Amtliche Leitsätze:
1. Ein privatschriftliches Testament kann wirksam auf mehreren losen Blättern errichtet werden, wenn sich die Einheitlichkeit der Willenserklärung aus der Gesamturkunde ergibt.
2. Der erforderliche innere Zusammenhang kann jedoch nicht allein durch die gemeinsame Aufbewahrung mit anderen Urkunden (z.B. einer Abschrift eines notariellen Testaments) hergestellt werden.
OLG Hamm, Beschluss vom 19.09.2012 – I-15 W 420/11
Zum Hintergrund:
Gemäß §§ 2247 Abs. 1, 3 BGB ist für die Wirksamkeit eines eigenhändigen Testaments die Unterschrift des Erblassers erforderlich. Wesentlich für die Unterschrift ist, dass sie den Text abschließt, auf den sie sich bezieht. Eine „Oberschrift“ genügt also nicht.
Bei einem mehrseitigen Schriftstück genügt die Unterschrift auf dem letzten Blatt, sofern die Zusammengehörigkeit der einzelnen Blätter erkennbar ist. Die Zusammengehörigkeit kann sich z. B. aus einem fortlaufenden Text oder einer Seitenangabe ergeben.

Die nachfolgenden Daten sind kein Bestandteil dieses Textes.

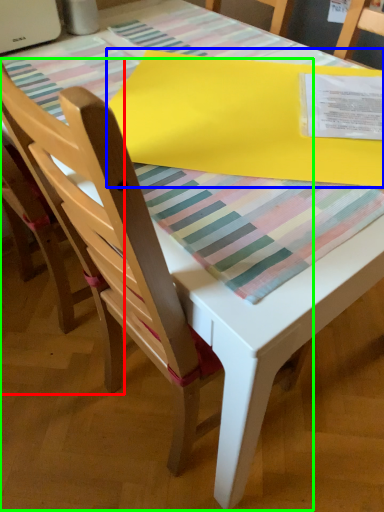
Question: Which object is the closest to the chair (highlighted by a red box)? Choose among these: blanket (highlighted by a blue box) or chair (highlighted by a green box).

Choices:
 (A) blanket
 (B) chair

Answer: (B)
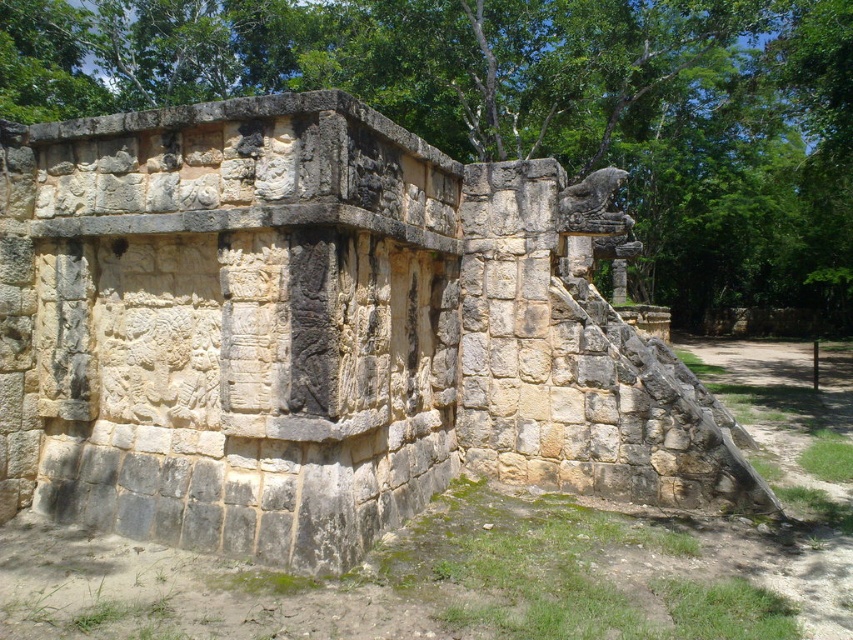
Question: Is natural stone wall at center behind green leafy tree at upper center?

Choices:
 (A) no
 (B) yes

Answer: (A)

Question: Among these objects, which one is farthest from the camera?

Choices:
 (A) green leafy tree at upper center
 (B) natural stone wall at center

Answer: (A)

Question: Is natural stone wall at center bigger than green leafy tree at upper center?

Choices:
 (A) no
 (B) yes

Answer: (A)

Question: Where is natural stone wall at center located in relation to green leafy tree at upper center in the image?

Choices:
 (A) left
 (B) right

Answer: (A)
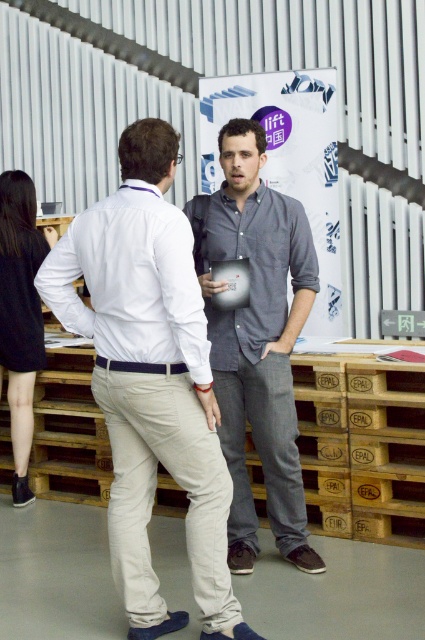
You are a photographer at the event and want to ensure both the gray cotton shirt at center and the white matte shirt at center are visible in your photo. Given their sizes, which shirt should you focus on to include both effectively?

The gray cotton shirt at center is larger in size than the white matte shirt at center, so focusing on the gray cotton shirt at center would help ensure both are visible since it occupies more space and can serve as a focal point while the smaller white matte shirt at center remains in view.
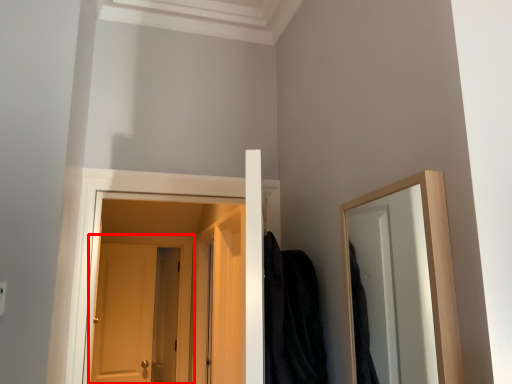
Question: Observing the image, what is the correct spatial positioning of door (annotated by the red box) in reference to robe?

Choices:
 (A) right
 (B) left

Answer: (B)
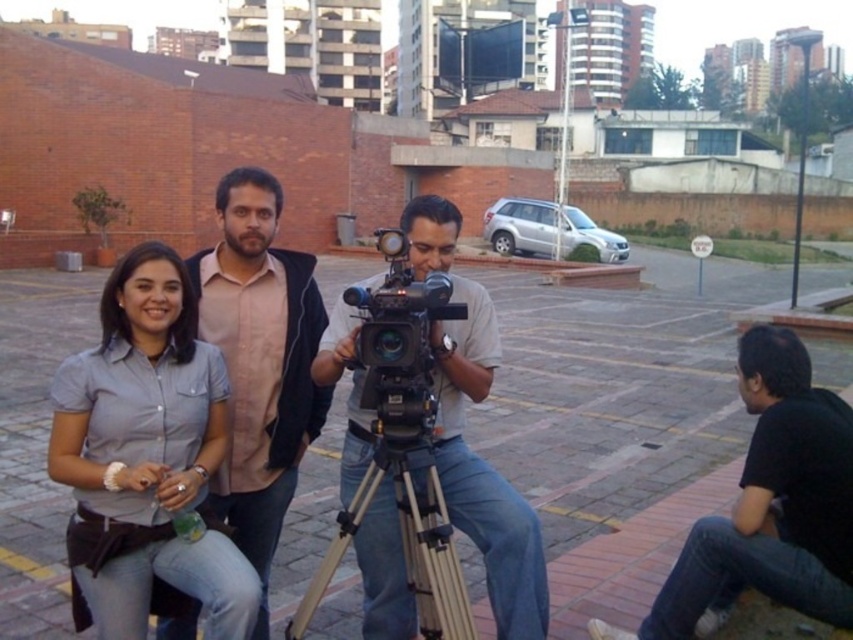
Question: Which point appears closest to the camera in this image?

Choices:
 (A) (306, 612)
 (B) (426, 292)

Answer: (B)

Question: Is matte black camera at center in front of matte pink shirt at center?

Choices:
 (A) yes
 (B) no

Answer: (A)

Question: Can you confirm if black cotton shirt at lower right is smaller than matte black camera at center?

Choices:
 (A) yes
 (B) no

Answer: (B)

Question: Among these objects, which one is nearest to the camera?

Choices:
 (A) gray matte shirt at center
 (B) black plastic video camera at center

Answer: (A)

Question: Which point is farther to the camera?

Choices:
 (A) matte black camera at center
 (B) black cotton shirt at lower right

Answer: (A)

Question: Can you confirm if matte black camera at center is wider than black plastic video camera at center?

Choices:
 (A) yes
 (B) no

Answer: (A)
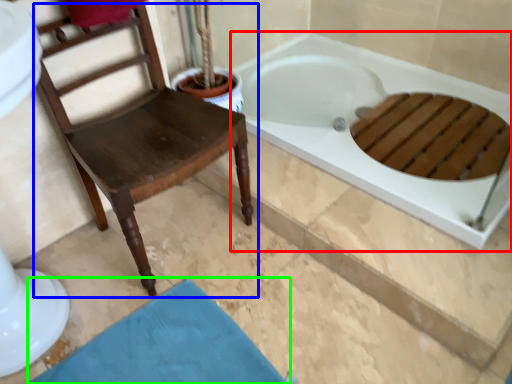
Question: Based on their relative distances, which object is nearer to bathtub (highlighted by a red box)? Choose from chair (highlighted by a blue box) and bath mat (highlighted by a green box).

Choices:
 (A) chair
 (B) bath mat

Answer: (A)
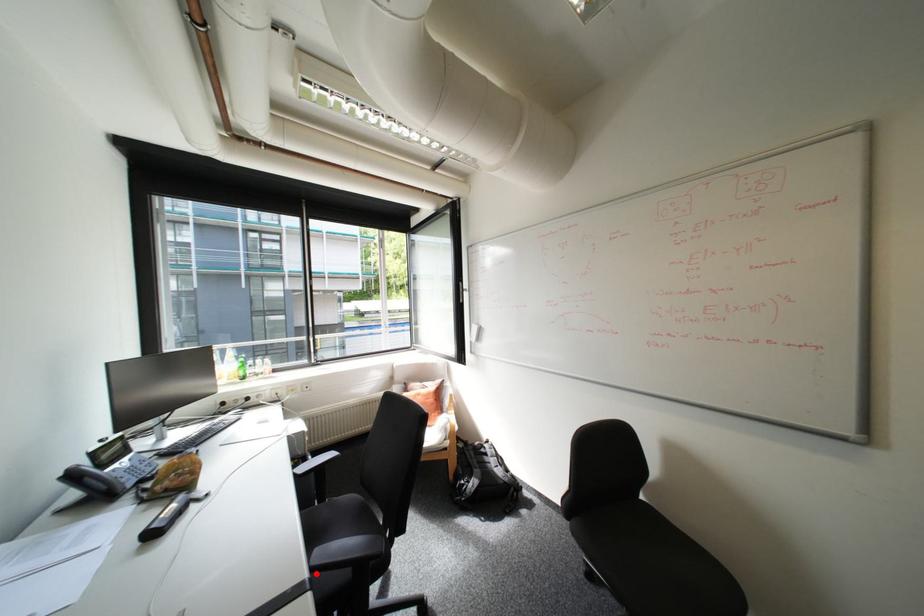
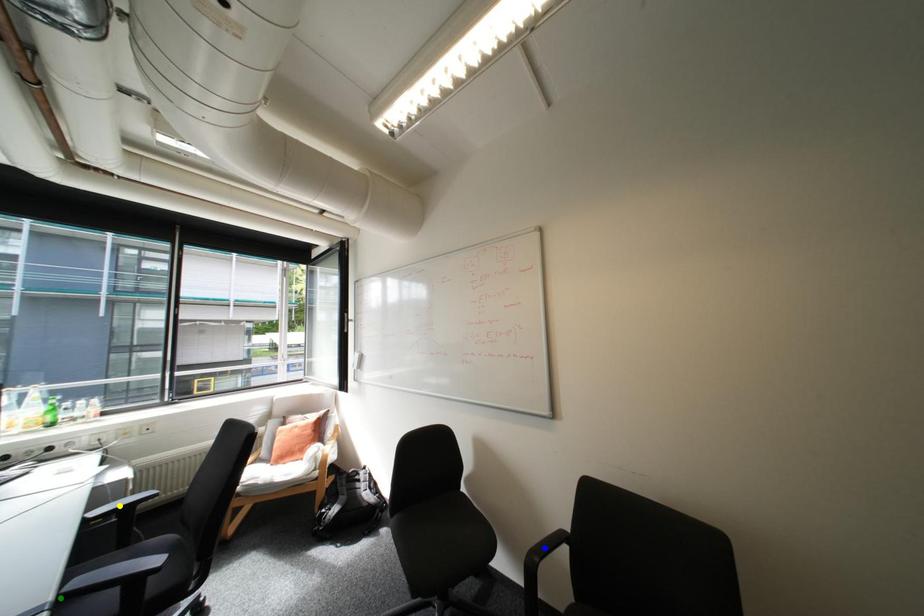
Question: I am providing you with two images of the same scene from different viewpoints. A red point is marked on the first image. You are given multiple points on the second image. In image 2, which mark is for the same physical point as the one in image 1?

Choices:
 (A) blue point
 (B) green point
 (C) yellow point

Answer: (B)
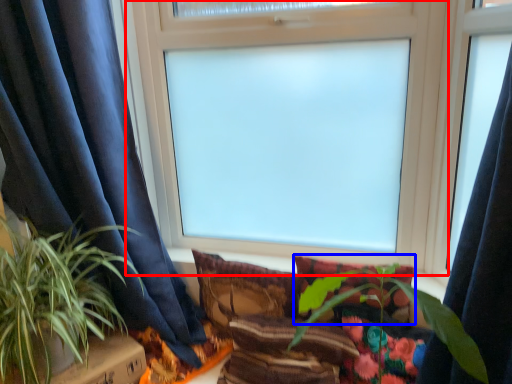
Question: Which object is closer to the camera taking this photo, window (highlighted by a red box) or pillow (highlighted by a blue box)?

Choices:
 (A) window
 (B) pillow

Answer: (A)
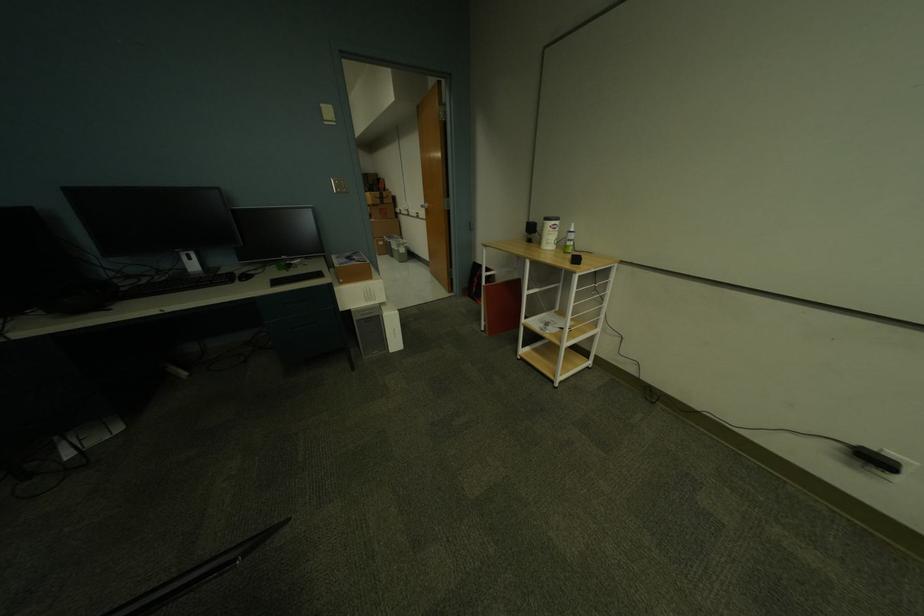
Where is `white wipes container`? white wipes container is located at coordinates (550, 235).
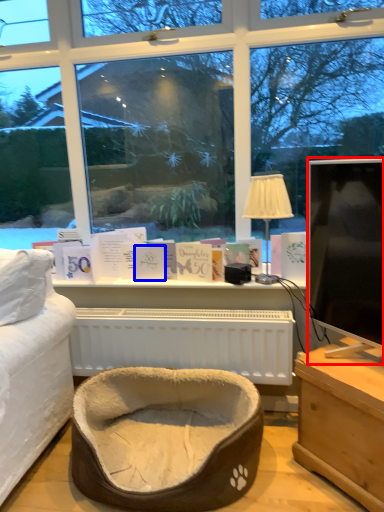
Question: Which object appears closest to the camera in this image, television (highlighted by a red box) or book (highlighted by a blue box)?

Choices:
 (A) television
 (B) book

Answer: (A)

Die bloße Verbindung von Einlageblättern in einem Ringbuch mit einem Öffnungsmechanismus reicht dagegen nicht aus. “Fehlt der innere Zusammenhang zwischen den einzelnen losen Blättern und ist nur eines von ihnen unterschrieben, so gilt nur dieses Blatt als gültiges Testament. Die übrigen nicht unterschriebenen Blätter stellen kein gültiges Testament dar” erläutert Rechtsanwalt István Cocron.
Anmerkungen
1. Wenn jedes Blatt des Testaments unterschrieben ist, kann jedes Blatt als eigenständiges Testament angesehen werden. Dies könnte die Frage aufwerfen, ob ein späteres Testament ein früheres widerruft.
2. An den „inneren Zusammenhang“ sind aus Gründen der Fälschungssicherheit hohe Anforderungen zu stellen.
3. Ergänzt der Erblasser das Testament auf demselben Blatt, so muss auch diese Ergänzung durch Unterschrift abgeschlossen werden.